About this task: Output each record exactly. Leave none out.

(Saved data entries)
[Start of Attachment]

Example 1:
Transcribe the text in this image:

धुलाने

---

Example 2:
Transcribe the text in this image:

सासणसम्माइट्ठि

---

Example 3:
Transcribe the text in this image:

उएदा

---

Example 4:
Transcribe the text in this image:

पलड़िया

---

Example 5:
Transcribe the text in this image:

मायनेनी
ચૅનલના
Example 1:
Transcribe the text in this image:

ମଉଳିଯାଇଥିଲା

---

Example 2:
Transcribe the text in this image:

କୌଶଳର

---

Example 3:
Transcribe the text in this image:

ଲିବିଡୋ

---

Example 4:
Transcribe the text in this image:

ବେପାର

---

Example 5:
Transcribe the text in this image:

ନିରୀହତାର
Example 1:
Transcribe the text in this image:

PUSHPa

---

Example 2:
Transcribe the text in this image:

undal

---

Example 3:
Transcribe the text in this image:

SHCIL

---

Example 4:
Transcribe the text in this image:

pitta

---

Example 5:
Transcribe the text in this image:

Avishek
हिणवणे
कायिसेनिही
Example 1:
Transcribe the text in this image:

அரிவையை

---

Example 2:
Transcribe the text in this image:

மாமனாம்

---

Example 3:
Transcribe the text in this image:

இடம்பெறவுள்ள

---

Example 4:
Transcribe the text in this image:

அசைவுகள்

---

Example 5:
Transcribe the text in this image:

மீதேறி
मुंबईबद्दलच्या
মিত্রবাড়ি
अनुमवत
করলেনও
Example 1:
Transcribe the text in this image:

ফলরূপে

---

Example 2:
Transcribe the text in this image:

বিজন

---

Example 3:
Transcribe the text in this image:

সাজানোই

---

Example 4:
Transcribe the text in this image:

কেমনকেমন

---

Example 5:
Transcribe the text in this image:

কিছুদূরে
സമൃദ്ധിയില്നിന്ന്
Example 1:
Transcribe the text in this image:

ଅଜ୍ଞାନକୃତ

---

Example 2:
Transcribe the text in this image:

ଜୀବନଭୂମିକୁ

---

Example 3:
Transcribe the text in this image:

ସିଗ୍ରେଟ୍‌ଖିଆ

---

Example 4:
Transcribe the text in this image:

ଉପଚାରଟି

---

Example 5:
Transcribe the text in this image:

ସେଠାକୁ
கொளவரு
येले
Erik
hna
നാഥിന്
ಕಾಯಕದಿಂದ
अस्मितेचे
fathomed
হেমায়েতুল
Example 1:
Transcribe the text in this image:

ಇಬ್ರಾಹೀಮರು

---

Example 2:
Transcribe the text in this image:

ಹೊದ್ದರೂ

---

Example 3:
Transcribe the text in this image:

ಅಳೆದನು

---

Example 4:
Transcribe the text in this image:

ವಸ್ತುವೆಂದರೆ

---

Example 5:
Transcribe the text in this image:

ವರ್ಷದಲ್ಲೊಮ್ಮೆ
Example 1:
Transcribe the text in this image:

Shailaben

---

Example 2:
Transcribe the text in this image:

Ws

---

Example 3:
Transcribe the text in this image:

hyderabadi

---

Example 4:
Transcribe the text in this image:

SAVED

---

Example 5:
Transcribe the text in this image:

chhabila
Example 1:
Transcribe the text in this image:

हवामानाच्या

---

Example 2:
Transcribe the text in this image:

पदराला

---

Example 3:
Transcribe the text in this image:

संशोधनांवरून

[End of Attachment]

Answer space:
Example 1:
Transcribe the text in this image:

धुलाने

---

Example 2:
Transcribe the text in this image:

सासणसम्माइट्ठि

---

Example 3:
Transcribe the text in this image:

उएदा

---

Example 4:
Transcribe the text in this image:

पलड़िया

---

Example 5:
Transcribe the text in this image:

मायनेनी
ચૅનલના
Example 1:
Transcribe the text in this image:

ମଉଳିଯାଇଥିଲା

---

Example 2:
Transcribe the text in this image:

କୌଶଳର

---

Example 3:
Transcribe the text in this image:

ଲିବିଡୋ

---

Example 4:
Transcribe the text in this image:

ବେପାର

---

Example 5:
Transcribe the text in this image:

ନିରୀହତାର
Example 1:
Transcribe the text in this image:

PUSHPa

---

Example 2:
Transcribe the text in this image:

undal

---

Example 3:
Transcribe the text in this image:

SHCIL

---

Example 4:
Transcribe the text in this image:

pitta

---

Example 5:
Transcribe the text in this image:

Avishek
हिणवणे
कायिसेनिही
Example 1:
Transcribe the text in this image:

அரிவையை

---

Example 2:
Transcribe the text in this image:

மாமனாம்

---

Example 3:
Transcribe the text in this image:

இடம்பெறவுள்ள

---

Example 4:
Transcribe the text in this image:

அசைவுகள்

---

Example 5:
Transcribe the text in this image:

மீதேறி
मुंबईबद्दलच्या
মিত্রবাড়ি
अनुमवत
করলেনও
Example 1:
Transcribe the text in this image:

ফলরূপে

---

Example 2:
Transcribe the text in this image:

বিজন

---

Example 3:
Transcribe the text in this image:

সাজানোই

---

Example 4:
Transcribe the text in this image:

কেমনকেমন

---

Example 5:
Transcribe the text in this image:

কিছুদূরে
സമൃദ്ധിയില്നിന്ന്
Example 1:
Transcribe the text in this image:

ଅଜ୍ଞାନକୃତ

---

Example 2:
Transcribe the text in this image:

ଜୀବନଭୂମିକୁ

---

Example 3:
Transcribe the text in this image:

ସିଗ୍ରେଟ୍‌ଖିଆ

---

Example 4:
Transcribe the text in this image:

ଉପଚାରଟି

---

Example 5:
Transcribe the text in this image:

ସେଠାକୁ
கொளவரு
येले
Erik
hna
നാഥിന്
ಕಾಯಕದಿಂದ
अस्मितेचे
fathomed
হেমায়েতুল
Example 1:
Transcribe the text in this image:

ಇಬ್ರಾಹೀಮರು

---

Example 2:
Transcribe the text in this image:

ಹೊದ್ದರೂ

---

Example 3:
Transcribe the text in this image:

ಅಳೆದನು

---

Example 4:
Transcribe the text in this image:

ವಸ್ತುವೆಂದರೆ

---

Example 5:
Transcribe the text in this image:

ವರ್ಷದಲ್ಲೊಮ್ಮೆ
Example 1:
Transcribe the text in this image:

Shailaben

---

Example 2:
Transcribe the text in this image:

Ws

---

Example 3:
Transcribe the text in this image:

hyderabadi

---

Example 4:
Transcribe the text in this image:

SAVED

---

Example 5:
Transcribe the text in this image:

chhabila
Example 1:
Transcribe the text in this image:

हवामानाच्या

---

Example 2:
Transcribe the text in this image:

पदराला

---

Example 3:
Transcribe the text in this image:

संशोधनांवरून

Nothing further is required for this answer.